• _TO-DO ITEM_: Copy every line of the material below without changing anything.

[Saved entries]
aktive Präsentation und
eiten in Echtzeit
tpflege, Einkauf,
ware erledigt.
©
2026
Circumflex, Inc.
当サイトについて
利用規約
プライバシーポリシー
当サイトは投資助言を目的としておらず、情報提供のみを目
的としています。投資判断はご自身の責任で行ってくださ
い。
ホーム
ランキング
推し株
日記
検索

• _COMPLETED EXERCISE_:
aktive Präsentation und
eiten in Echtzeit
tpflege, Einkauf,
ware erledigt.
©
2026
Circumflex, Inc.
当サイトについて
利用規約
プライバシーポリシー
当サイトは投資助言を目的としておらず、情報提供のみを目
的としています。投資判断はご自身の責任で行ってくださ
い。
ホーム
ランキング
推し株
日記
検索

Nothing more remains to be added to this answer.